March 2026
Building Lectr
While building Lectr, a reading notebook for iOS, I kept running into the same thing. When implementation gets cheap, the real work becomes deciding what not to build.
Predictably enough I made heavy use of AI tooling. I’m not here to write an AI testimonial nor an “AI bashing.” I just want to talk about what I actually spent my time on, which wasn’t writing code.
The Slop Temptation
When implementation is fast, the temptation is to say yes to everything. I felt this constantly while building Lectr. Every feature idea was buildable, every edge case handleable. The friction that used to exist, the hours or days it would take to build something, acted as a natural filter. If a feature wasn’t worth the time, it didn’t get built. That friction is largely gone now, and I found myself having to supply it manually.
Without that friction you get what I’d call AI slop. Not in the sense of bad code (the code can be perfectly fine) but in the sense of bloated, unfocused products that try to do everything and end up feeling like nothing in particular. Feature lists that grow and grow because each individual addition was easy to justify and easy to build. Menus that accumulate options like sediment. I caught myself heading there more than once.
A Filter Menu
Lectr has a library screen where you filter and search your books. My first version had a filter menu with status, rating, source, and more. It all worked. It was just… too much. One of those screens where nothing is wrong individually but the whole thing makes you want to close it.
So I stripped it back to status and stars. Everything else lives in the search bar as
typed operators: missing:cover, missing:rating, and so on. A
help sheet lists them all, and every operator is a tappable pill. Tap
missing:cover and it runs the search directly.

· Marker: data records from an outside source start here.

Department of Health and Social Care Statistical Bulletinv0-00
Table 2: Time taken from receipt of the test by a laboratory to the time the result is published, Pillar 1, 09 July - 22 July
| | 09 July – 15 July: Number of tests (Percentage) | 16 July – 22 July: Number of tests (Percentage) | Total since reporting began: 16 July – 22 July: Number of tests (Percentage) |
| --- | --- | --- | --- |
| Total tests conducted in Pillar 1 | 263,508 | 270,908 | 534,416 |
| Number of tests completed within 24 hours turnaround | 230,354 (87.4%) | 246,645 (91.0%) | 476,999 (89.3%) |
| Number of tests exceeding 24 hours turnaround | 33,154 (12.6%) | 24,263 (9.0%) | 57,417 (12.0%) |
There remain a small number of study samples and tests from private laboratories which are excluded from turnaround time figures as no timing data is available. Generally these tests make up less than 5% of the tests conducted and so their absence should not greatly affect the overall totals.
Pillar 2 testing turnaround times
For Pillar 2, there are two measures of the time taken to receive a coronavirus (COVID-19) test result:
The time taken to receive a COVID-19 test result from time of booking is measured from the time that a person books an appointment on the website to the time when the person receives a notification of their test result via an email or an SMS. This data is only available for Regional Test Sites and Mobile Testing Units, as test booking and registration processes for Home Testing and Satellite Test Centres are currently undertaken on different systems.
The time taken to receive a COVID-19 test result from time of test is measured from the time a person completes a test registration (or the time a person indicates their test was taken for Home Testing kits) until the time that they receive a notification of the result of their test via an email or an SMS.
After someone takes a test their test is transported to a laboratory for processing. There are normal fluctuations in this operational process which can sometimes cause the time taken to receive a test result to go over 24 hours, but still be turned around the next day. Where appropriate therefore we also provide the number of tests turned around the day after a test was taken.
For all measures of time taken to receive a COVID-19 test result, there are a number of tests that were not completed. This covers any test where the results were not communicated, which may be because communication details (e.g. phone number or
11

That decision came from using my own app every day. I know my most common
“advanced” search is missing:cover, finding books that imported
without cover images so I can fix them. I need that capability. I don’t need it
taking up permanent screen space. Claude Code could absolutely have built either version
given the right prompts. The difference was knowing which version to ask for, and that
came from dogfooding, not engineering.
The Import Funnel
Lectr imports from Goodreads, StoryGraph, Calibre, and Kindle, each of which exports CSV differently. When I asked Claude Code to build this, it proposed a dedicated importer for each source, all with their own validation and enrichment logic. Reviewing the planned approach, I realised I’d already built and battle-tested a Lectr CSV importer that did all that hard work. What I actually needed was four thin converters that each transform a source CSV into Lectr’s own format, then feed into the existing pipeline. Honestly I didn’t see this immediately either. It clicked when I stepped back and looked at the bigger picture.
The funnel architecture is a standard pattern, nothing special. What took longer to figure out was that the long tail of CSV formats didn’t belong in the mobile app at all. People export from LibraryThing, from personal spreadsheets, from library catalogue systems. I can’t anticipate every format. The natural direction systems drift in is more of the same, scaled up: keep adding converters inside the app, an ever-growing list of supported sources.

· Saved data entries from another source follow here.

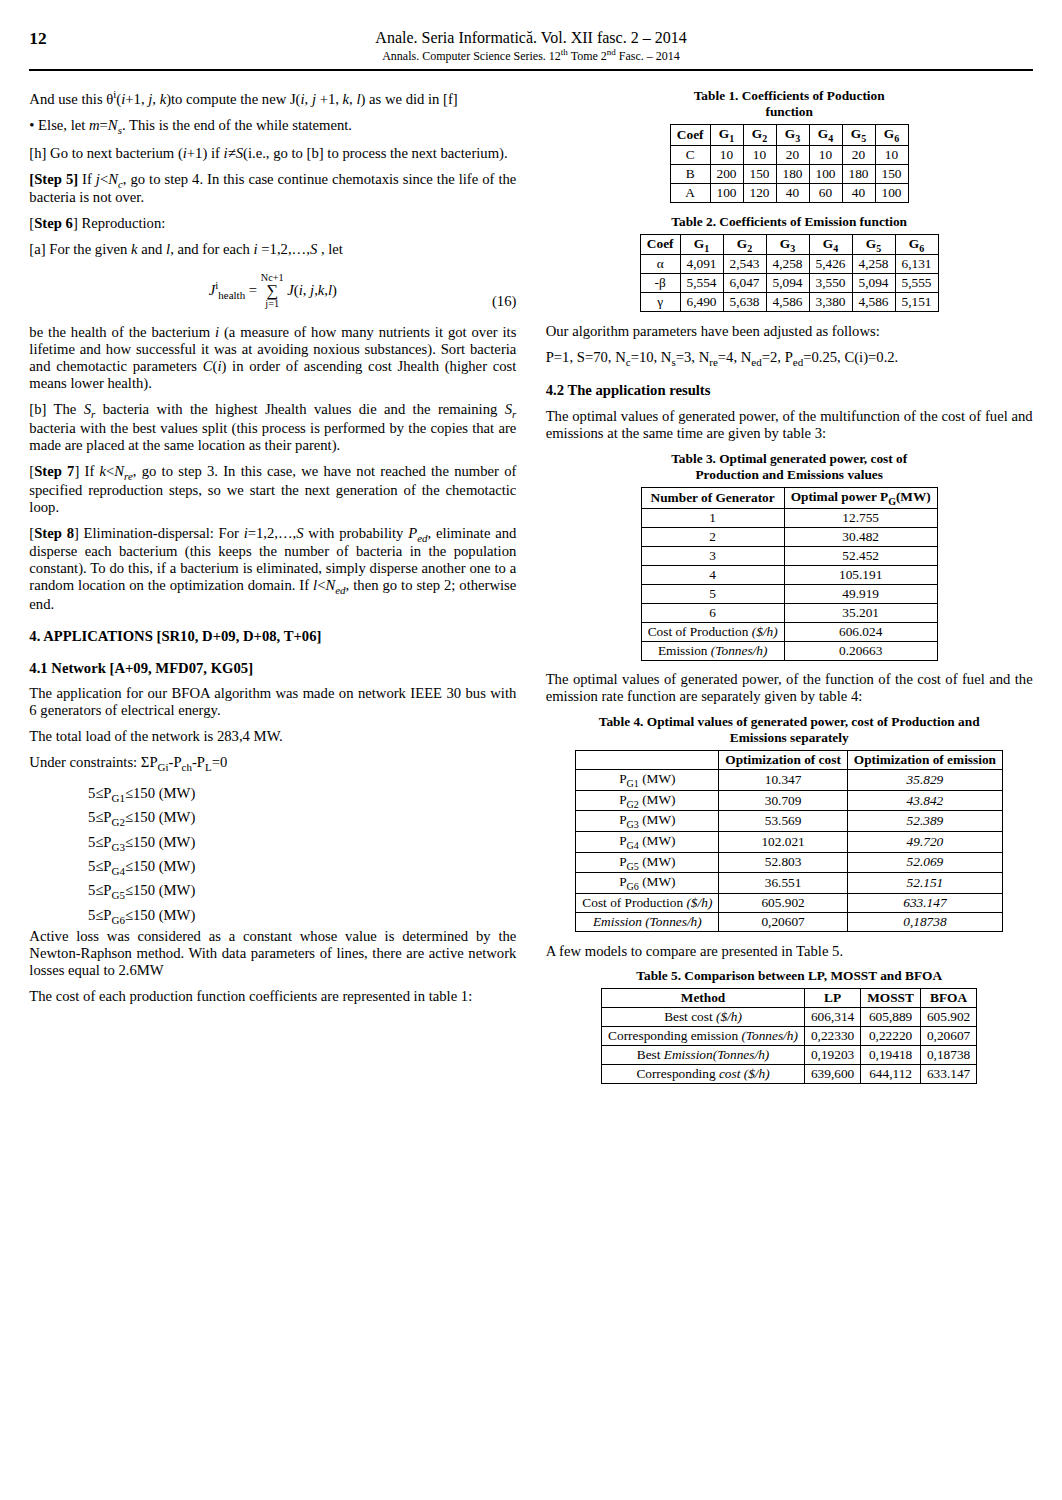12
Anale. Seria Informatică. Vol. XII fasc. 2 – 2014
Annals. Computer Science Series. 12th Tome 2nd Fasc. – 2014
And use this θi(i+1, j, k)to compute the new J(i, j +1, k, l) as we did in [f]
• Else, let m=Ns. This is the end of the while statement.
[h] Go to next bacterium (i+1) if i≠S(i.e., go to [b] to process the next bacterium).
[Step 5] If j<Nc, go to step 4. In this case continue chemotaxis since the life of the bacteria is not over.
[Step 6] Reproduction:
[a] For the given k and l, and for each i =1,2,…,S , let
Jihealth = Nc+1
∑
j=1 J(i, j,k,l) (16)
be the health of the bacterium i (a measure of how many nutrients it got over its lifetime and how successful it was at avoiding noxious substances). Sort bacteria and chemotactic parameters C(i) in order of ascending cost Jhealth (higher cost means lower health).
[b] The Sr bacteria with the highest Jhealth values die and the remaining Sr bacteria with the best values split (this process is performed by the copies that are made are placed at the same location as their parent).
[Step 7] If k<Nre, go to step 3. In this case, we have not reached the number of specified reproduction steps, so we start the next generation of the chemotactic loop.
[Step 8] Elimination-dispersal: For i=1,2,…,S with probability Ped, eliminate and disperse each bacterium (this keeps the number of bacteria in the population constant). To do this, if a bacterium is eliminated, simply disperse another one to a random location on the optimization domain. If l<Ned, then go to step 2; otherwise end.
4. APPLICATIONS [SR10, D+09, D+08, T+06]
4.1 Network [A+09, MFD07, KG05]
The application for our BFOA algorithm was made on network IEEE 30 bus with 6 generators of electrical energy.
The total load of the network is 283,4 MW.
Under constraints: ΣPGi-Pch-PL=0
5≤PG1≤150 (MW)
5≤PG2≤150 (MW)
5≤PG3≤150 (MW)
5≤PG4≤150 (MW)
5≤PG5≤150 (MW)
5≤PG6≤150 (MW)
Active loss was considered as a constant whose value is determined by the Newton-Raphson method. With data parameters of lines, there are active network losses equal to 2.6MW
The cost of each production function coefficients are represented in table 1:
Table 1. Coefficients of Poduction function
| Coef | G 1 | G 2 | G 3 | G 4 | G 5 | G 6 |
| --- | --- | --- | --- | --- | --- | --- |
| C | 10 | 10 | 20 | 10 | 20 | 10 |
| B | 200 | 150 | 180 | 100 | 180 | 150 |
| A | 100 | 120 | 40 | 60 | 40 | 100 |
Table 2. Coefficients of Emission function
| Coef | G 1 | G 2 | G 3 | G 4 | G 5 | G 6 |
| --- | --- | --- | --- | --- | --- | --- |
| α | 4,091 | 2,543 | 4,258 | 5,426 | 4,258 | 6,131 |
| -β | 5,554 | 6,047 | 5,094 | 3,550 | 5,094 | 5,555 |
| γ | 6,490 | 5,638 | 4,586 | 3,380 | 4,586 | 5,151 |
Our algorithm parameters have been adjusted as follows:
P=1, S=70, Nc=10, Ns=3, Nre=4, Ned=2, Ped=0.25, C(i)=0.2.
4.2 The application results
The optimal values of generated power, of the multifunction of the cost of fuel and emissions at the same time are given by table 3:
Table 3. Optimal generated power, cost of Production and Emissions values
| Number of Generator | Optimal power P G (MW) |
| --- | --- |
| 1 | 12.755 |
| 2 | 30.482 |
| 3 | 52.452 |
| 4 | 105.191 |
| 5 | 49.919 |
| 6 | 35.201 |
| Cost of Production ($/h) | 606.024 |
| Emission (Tonnes/h) | 0.20663 |
The optimal values of generated power, of the function of the cost of fuel and the emission rate function are separately given by table 4:
Table 4. Optimal values of generated power, cost of Production and Emissions separately
| | Optimization of cost | Optimization of emission |
| --- | --- | --- |
| P G1 (MW) | 10.347 | 35.829 |
| P G2 (MW) | 30.709 | 43.842 |
| P G3 (MW) | 53.569 | 52.389 |
| P G4 (MW) | 102.021 | 49.720 |
| P G5 (MW) | 52.803 | 52.069 |
| P G6 (MW) | 36.551 | 52.151 |
| Cost of Production ($/h) | 605.902 | 633.147 |
| Emission (Tonnes/h) | 0,20607 | 0,18738 |
A few models to compare are presented in Table 5.
Table 5. Comparison between LP, MOSST and BFOA
| Method | LP | MOSST | BFOA |
| --- | --- | --- | --- |
| Best cost ($/h) | 606,314 | 605,889 | 605.902 |
| Corresponding emission (Tonnes/h) | 0,22330 | 0,22220 | 0,20607 |
| Best Emission(Tonnes/h) | 0,19203 | 0,19418 | 0,18738 |
| Corresponding cost ($/h) | 639,600 | 644,112 | 633.147 |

Instead, I took the problem somewhere else entirely. A generic column-mapping interface doesn’t belong in a mobile app where screen space is precious and the interaction would be fiddly. So I built a web-based CSV converter. Drop any CSV file in, map your columns to Lectr fields with dropdown menus, preview the result, download a ready-to-import file. It runs entirely in the browser, nothing is uploaded to any server, and the app doesn’t need to know about it at all.

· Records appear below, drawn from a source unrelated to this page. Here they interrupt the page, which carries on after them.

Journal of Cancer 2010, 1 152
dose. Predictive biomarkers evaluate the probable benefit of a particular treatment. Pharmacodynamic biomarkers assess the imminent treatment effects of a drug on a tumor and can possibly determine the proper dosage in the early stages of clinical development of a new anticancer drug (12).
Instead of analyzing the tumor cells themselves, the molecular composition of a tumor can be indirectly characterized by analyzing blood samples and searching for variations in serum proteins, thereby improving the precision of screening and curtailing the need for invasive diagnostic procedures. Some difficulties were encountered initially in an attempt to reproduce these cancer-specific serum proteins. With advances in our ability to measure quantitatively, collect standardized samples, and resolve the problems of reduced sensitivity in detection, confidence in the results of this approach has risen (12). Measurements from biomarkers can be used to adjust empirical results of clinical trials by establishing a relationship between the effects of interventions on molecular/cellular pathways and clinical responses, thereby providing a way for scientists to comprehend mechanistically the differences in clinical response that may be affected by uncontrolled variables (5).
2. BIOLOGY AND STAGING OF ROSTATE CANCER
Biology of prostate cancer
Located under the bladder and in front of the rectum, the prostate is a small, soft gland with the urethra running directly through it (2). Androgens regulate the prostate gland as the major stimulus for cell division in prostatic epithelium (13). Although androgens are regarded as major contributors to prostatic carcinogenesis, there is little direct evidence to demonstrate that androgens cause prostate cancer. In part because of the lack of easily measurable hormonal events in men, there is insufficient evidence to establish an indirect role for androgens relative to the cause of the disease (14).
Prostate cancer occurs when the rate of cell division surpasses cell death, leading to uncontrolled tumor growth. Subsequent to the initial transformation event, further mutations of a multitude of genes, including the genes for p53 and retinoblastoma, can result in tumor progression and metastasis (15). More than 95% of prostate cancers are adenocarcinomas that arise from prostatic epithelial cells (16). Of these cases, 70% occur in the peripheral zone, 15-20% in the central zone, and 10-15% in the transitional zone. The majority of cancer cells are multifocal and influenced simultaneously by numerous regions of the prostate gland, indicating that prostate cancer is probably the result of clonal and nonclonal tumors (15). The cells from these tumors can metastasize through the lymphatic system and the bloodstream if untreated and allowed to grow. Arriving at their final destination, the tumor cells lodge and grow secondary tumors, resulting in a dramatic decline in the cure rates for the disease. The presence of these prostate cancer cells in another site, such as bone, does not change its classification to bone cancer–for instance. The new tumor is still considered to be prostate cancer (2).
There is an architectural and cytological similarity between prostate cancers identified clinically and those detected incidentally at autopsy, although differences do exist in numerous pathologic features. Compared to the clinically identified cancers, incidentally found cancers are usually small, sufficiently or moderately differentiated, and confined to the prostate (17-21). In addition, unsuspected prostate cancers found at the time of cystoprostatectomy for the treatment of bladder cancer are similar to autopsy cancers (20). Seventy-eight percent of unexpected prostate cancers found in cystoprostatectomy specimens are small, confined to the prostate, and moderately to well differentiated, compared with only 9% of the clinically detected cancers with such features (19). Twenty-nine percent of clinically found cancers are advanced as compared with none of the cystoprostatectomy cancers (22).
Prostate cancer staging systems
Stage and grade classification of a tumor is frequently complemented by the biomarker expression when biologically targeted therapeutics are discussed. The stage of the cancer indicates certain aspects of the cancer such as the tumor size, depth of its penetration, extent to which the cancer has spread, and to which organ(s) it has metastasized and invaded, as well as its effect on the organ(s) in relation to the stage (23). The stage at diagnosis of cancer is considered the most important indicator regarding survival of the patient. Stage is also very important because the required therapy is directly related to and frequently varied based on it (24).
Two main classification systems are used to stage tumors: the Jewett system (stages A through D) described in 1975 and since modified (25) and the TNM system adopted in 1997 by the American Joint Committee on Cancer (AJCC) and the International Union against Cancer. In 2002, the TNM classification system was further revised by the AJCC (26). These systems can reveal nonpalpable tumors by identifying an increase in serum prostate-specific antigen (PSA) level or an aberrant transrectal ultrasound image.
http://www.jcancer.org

The web is simply a better surface for this kind of task: a wide screen, a proper table layout, columns you can scan at a glance. The app stays clean and focused. The converter handles the long tail. And the funnel pattern still holds: every CSV, no matter where it started, passes through the same tested import pipeline.
That’s not the kind of leap that comes from a better prompt or a more detailed plan. It requires stepping outside the codebase you’re working in and asking whether this is even the right place to solve the problem. I’ve definitely shipped the wrong version of this decision before, adding complexity inside the app when the problem belonged somewhere else.
What I Actually Spent My Time On
Lectr doesn’t have social sharing, reading streaks, AI-generated summaries, or affiliate links to buy books. It doesn’t even have a “delete all data” button. If you need that, there are instructions on the support site. No need to ship a nuclear option that’s just a footgun with no real upside. All of these came up during development, and all of them would have been easy to build. Being a solo developer makes it easier to say no, I’ll admit. There’s nobody to argue with except myself, and my only real test was: do I actually want this in the app I use every day?
That’s basically what I spent my time on. Not writing code (Claude Code handled most of that) but deciding what belonged and what didn’t, which is the same job it’s always been. None of this is new. Engineers have been making these calls forever. The difference is that when implementation is fast and cheap, the calls are pretty much all that’s left.
— John
PS: ChatGPT tells me “some readers may still suspect this piece is subtly marketing the app.” I’m honoured that this could be seen as subtle.